Quand on entre dans le milieu du numérique – versant social – les mots médiation, lien social, autonomisation ou dématérialisation reviennent sans cesse. Des petits e fleurissent comme préfixes de la modernité ; e-administration, e-inclusion, e-learning. Mais le mot pivot, celui sur lequel repose la mission cruciale de tous les acteurs du secteur, c’est l’illectronisme.
 
Illectroquoi ??? Word le souligne en rouge car il ne le reconnaît pas, mais votre père baby-boomer ou votre cousine de quinze ans écarquillent les yeux de la même manière, car eux non plus ne voient pas de quoi vous parlez.
 
Quand un problème de société porte un nom que tout le monde ignore, c’est assez symptomatique de la manière dont cette même société décide de s’en saisir.
 
L’illectronisme, contraction d’illettrisme et d’électronique, c’est tout simplement l’illettrisme en matière d’informatique, de numérique. Loin d’être anecdotique, il concernerait un quart des français. Difficile à cerner, ce que l’on appelle la fracture numérique ne touche pas que les seniors ou les personnes illettrées. Des citoyens de tout âge se retrouvent en situation de précarité, de dépendance, de grande détresse face au monde digital, et leur nombre s’accroît avec le tout dématérialisé. Certains, isolés ou mal orientés, ont pu perdre leurs droits au chômage, au RSA ou à la CAF faute de savoir renseigner leurs ressources sur les plateformes en ligne.
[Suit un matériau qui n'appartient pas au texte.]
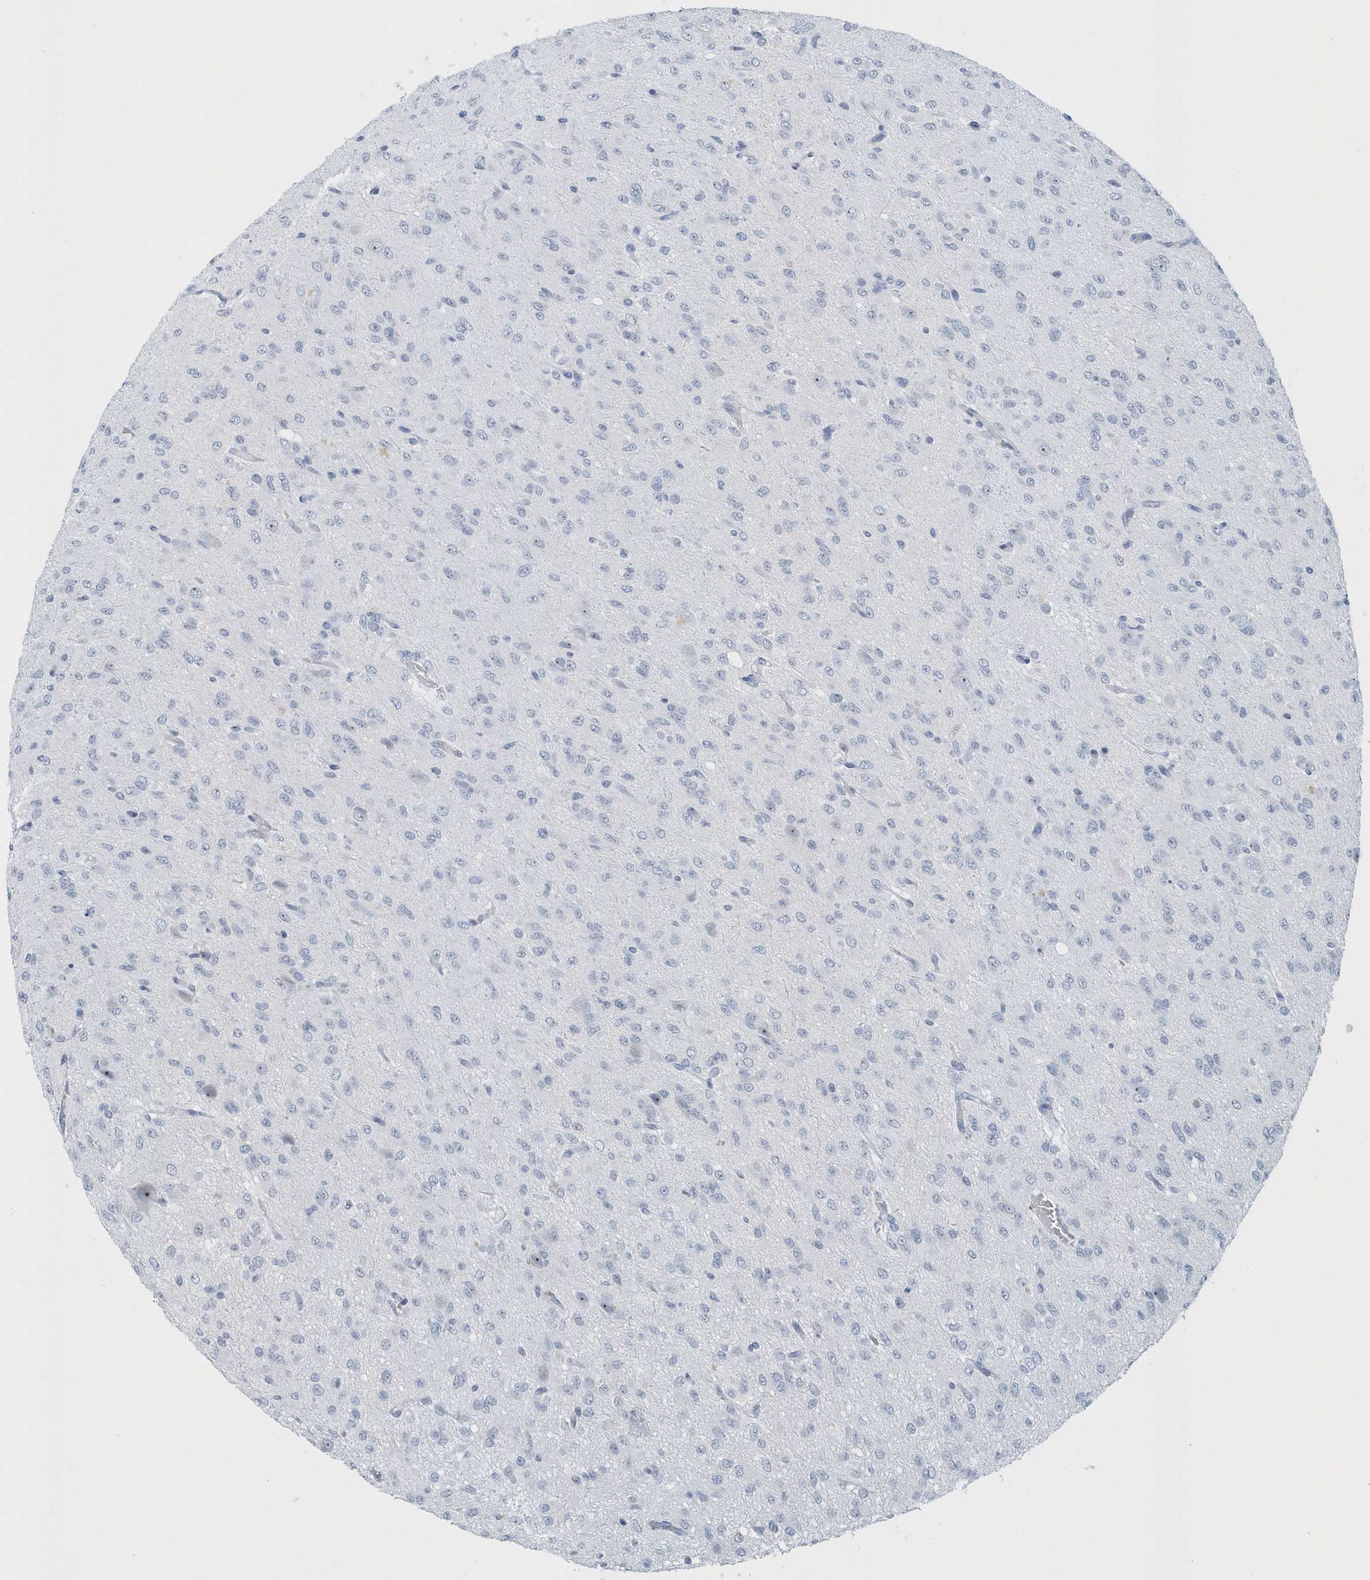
{"staining": {"intensity": "negative", "quantity": "none", "location": "none"}, "tissue": "glioma", "cell_type": "Tumor cells", "image_type": "cancer", "snomed": [{"axis": "morphology", "description": "Glioma, malignant, High grade"}, {"axis": "topography", "description": "Brain"}], "caption": "Immunohistochemistry (IHC) image of neoplastic tissue: human high-grade glioma (malignant) stained with DAB (3,3'-diaminobenzidine) displays no significant protein expression in tumor cells.", "gene": "RPF2", "patient": {"sex": "female", "age": 59}}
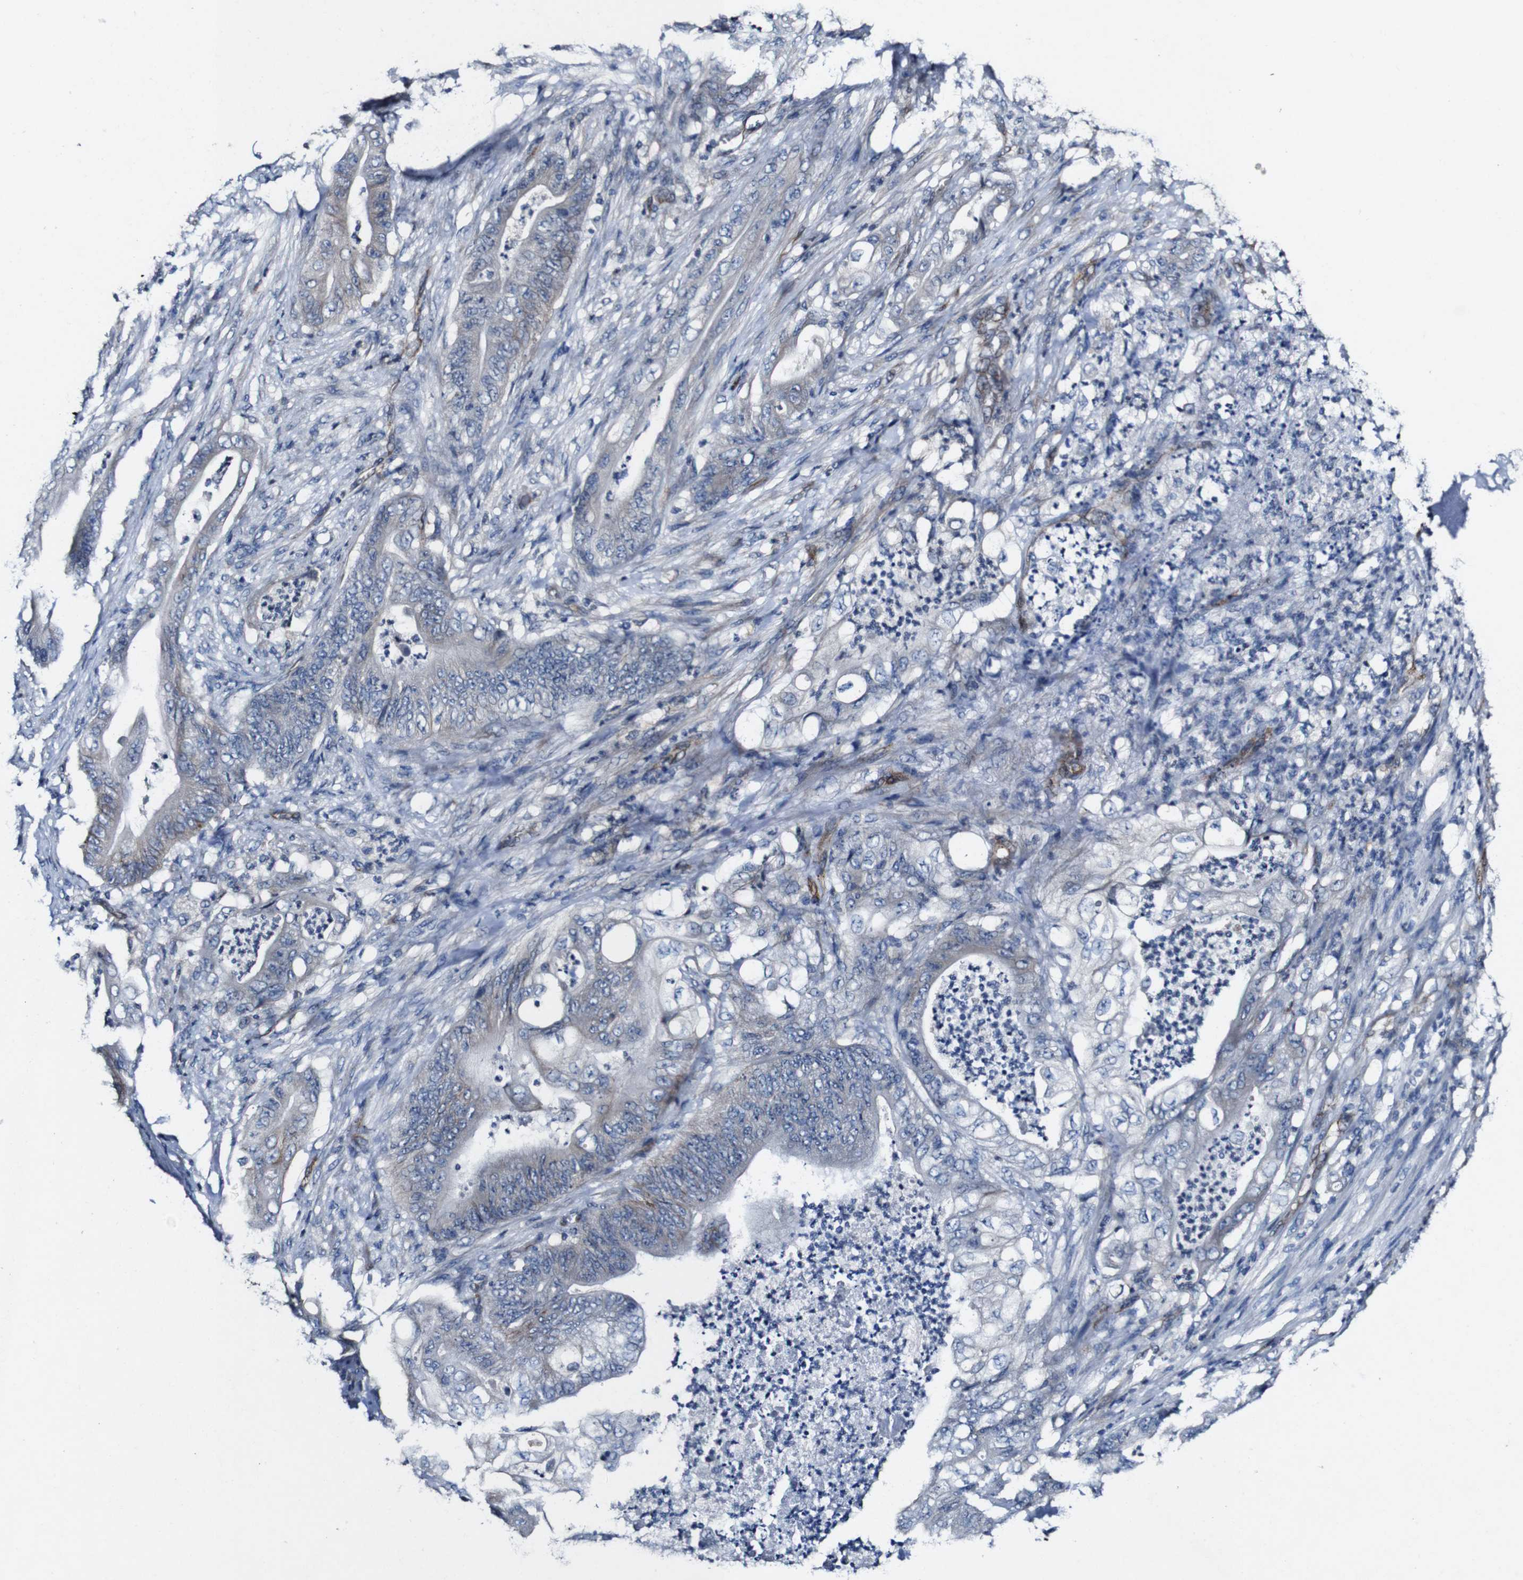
{"staining": {"intensity": "weak", "quantity": "<25%", "location": "cytoplasmic/membranous"}, "tissue": "stomach cancer", "cell_type": "Tumor cells", "image_type": "cancer", "snomed": [{"axis": "morphology", "description": "Adenocarcinoma, NOS"}, {"axis": "topography", "description": "Stomach"}], "caption": "DAB (3,3'-diaminobenzidine) immunohistochemical staining of stomach cancer shows no significant positivity in tumor cells.", "gene": "GRAMD1A", "patient": {"sex": "female", "age": 73}}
Les écrivains publics à vocation sociale voient affluer un nouveau public, sans pour autant disposer du personnel suffisant ni suffisamment formé aux nouvelles technologies. De l’autre côté, les médiateurs numériques sont sollicités pour effectuer des démarches administratives dont la responsabilité et le caractère confidentiel dépassent leurs attributions, voire leur vocation. En fait, c’est tout le champ social qui se retrouve submergé par le même problème : faute d’équipement, faute de transmission, faute de transition et de personnel déployé, un quart de la population (estimée) se retrouve abandonnée ou entre les mains des autres pour effectuer les démarches les plus élémentaires.

Quand on squatte les cafés de la médiation et autres journées dédiées aux questions numériques et sociales, on entend des récits stupéfiants. « On anime des ateliers savoirs de base, où on apprend aux gens à faire une majuscule, à envoyer un mail. On a parfois imprimé des claviers sur papier, pour qu’ils s’entraînent avant, sans pression. On a eu des départs en pleurs. Des parents qui découvrent la scolarité de leurs enfants parce que les notes ne sont désormais accessibles que sur Internet. On a dit à ces gens qu’ils avaient raté le tournant du numérique, donc ils pensent que c’est trop tard. » rapporte par exemple Mathilde, une médiatrice.  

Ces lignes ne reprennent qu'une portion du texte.